The body type varies with in each species. For example some of them may have horns, spines and lobes on the abdomen or the legs, while others may have none of those features. Every species has a green or non-green form. What really determines their body shape and color is their environment. Phasmatodea have great camouflage and are often mistaken for leaves or twigs. When found or disturbed the Phasmatodea freezes up and falls down or sways in the breeze just like a leaf or twig. Members of the Timematidae family tend to resemble leaves. The abdomen is broad and flat, large lateral extensions for the legs, and 3 primary colors that consists of green, brown, and yellow. Many tropical stick bugs can grow to 30 centimeters in length.[2]

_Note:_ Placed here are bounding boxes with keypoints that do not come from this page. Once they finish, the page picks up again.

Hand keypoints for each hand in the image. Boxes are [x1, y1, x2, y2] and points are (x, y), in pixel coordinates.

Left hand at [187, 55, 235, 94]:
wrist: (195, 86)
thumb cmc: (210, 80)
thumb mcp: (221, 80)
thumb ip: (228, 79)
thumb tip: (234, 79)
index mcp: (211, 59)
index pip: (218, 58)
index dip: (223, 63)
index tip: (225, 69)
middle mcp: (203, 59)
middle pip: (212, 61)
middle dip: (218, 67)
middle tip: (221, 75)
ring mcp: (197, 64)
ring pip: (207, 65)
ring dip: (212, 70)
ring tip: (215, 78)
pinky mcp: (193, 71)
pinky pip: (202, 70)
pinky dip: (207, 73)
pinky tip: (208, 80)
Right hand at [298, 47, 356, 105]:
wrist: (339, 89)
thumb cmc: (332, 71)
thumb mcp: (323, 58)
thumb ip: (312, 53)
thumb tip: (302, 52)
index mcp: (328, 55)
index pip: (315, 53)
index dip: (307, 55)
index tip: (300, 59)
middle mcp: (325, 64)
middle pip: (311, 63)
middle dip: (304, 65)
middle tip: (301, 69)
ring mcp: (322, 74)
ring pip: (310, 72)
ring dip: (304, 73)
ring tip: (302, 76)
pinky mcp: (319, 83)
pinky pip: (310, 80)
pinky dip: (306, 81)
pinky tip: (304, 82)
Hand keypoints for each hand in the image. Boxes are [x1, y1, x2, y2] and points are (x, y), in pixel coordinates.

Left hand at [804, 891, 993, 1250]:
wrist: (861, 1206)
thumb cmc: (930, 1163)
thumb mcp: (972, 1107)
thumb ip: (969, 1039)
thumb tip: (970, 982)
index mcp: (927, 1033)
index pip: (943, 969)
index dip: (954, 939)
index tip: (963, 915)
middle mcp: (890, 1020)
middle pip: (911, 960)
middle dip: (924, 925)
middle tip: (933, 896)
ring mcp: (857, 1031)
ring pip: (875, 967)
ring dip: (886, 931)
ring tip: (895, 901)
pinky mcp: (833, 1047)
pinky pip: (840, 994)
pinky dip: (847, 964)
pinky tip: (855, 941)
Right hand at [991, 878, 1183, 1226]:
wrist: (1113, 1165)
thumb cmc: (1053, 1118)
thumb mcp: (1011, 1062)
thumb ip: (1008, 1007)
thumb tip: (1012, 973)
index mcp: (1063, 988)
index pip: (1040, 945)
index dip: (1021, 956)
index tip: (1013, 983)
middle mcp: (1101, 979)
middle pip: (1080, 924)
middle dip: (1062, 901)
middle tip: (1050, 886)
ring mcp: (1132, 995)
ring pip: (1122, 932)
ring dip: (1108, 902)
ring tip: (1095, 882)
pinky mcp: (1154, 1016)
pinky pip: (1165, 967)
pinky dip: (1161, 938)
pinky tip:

What separates phasmatodea from other phylum and shows they are in the monophyletic group is the following:

  • All posses a pair of exocrine glands inside the prothorax. Some species have a gland that will discharge an irritating tear gas-like spray used for defense.
  • The intestine has unique filament bearing glands
  • The dorso-ventral muscles are arranged in parallel, short, and numerous around the abdomen.
  • Males develop a unique sclerite termed the vomer. This body part is located among the genitalia. It allows the male to grasp the female when reproducing.

Reproduction

phasmatodea

Males tend to be smaller and more gracile than the females. Reproduction usually occurs sexually. However many female Phasmatodea do not need to mate in order to create eggs. This is called parthenogenesis, but when such eggs hatch all the offspring produced will be female. Females do not have a strong ovipositor, therefore they do not insert their eggs into a host plant as other Orthoptera. As a result to this the eggs are dropped onto the ground, many times from great heights. Each egg is distinctively shaped, possessing both a operculum also known as a lid, and a micropylar plate. The eggs are large and often mistaken for plant seeds. The egg can be laid singly, dropped, flicked, buried, glued to a surface, or riveted to a leaf. Most of the eggs that are dropped on the ground are carried by ants which tends to disperse them. A full cycle from egg to adult can vary from a few months to a few years depending on the species.[3]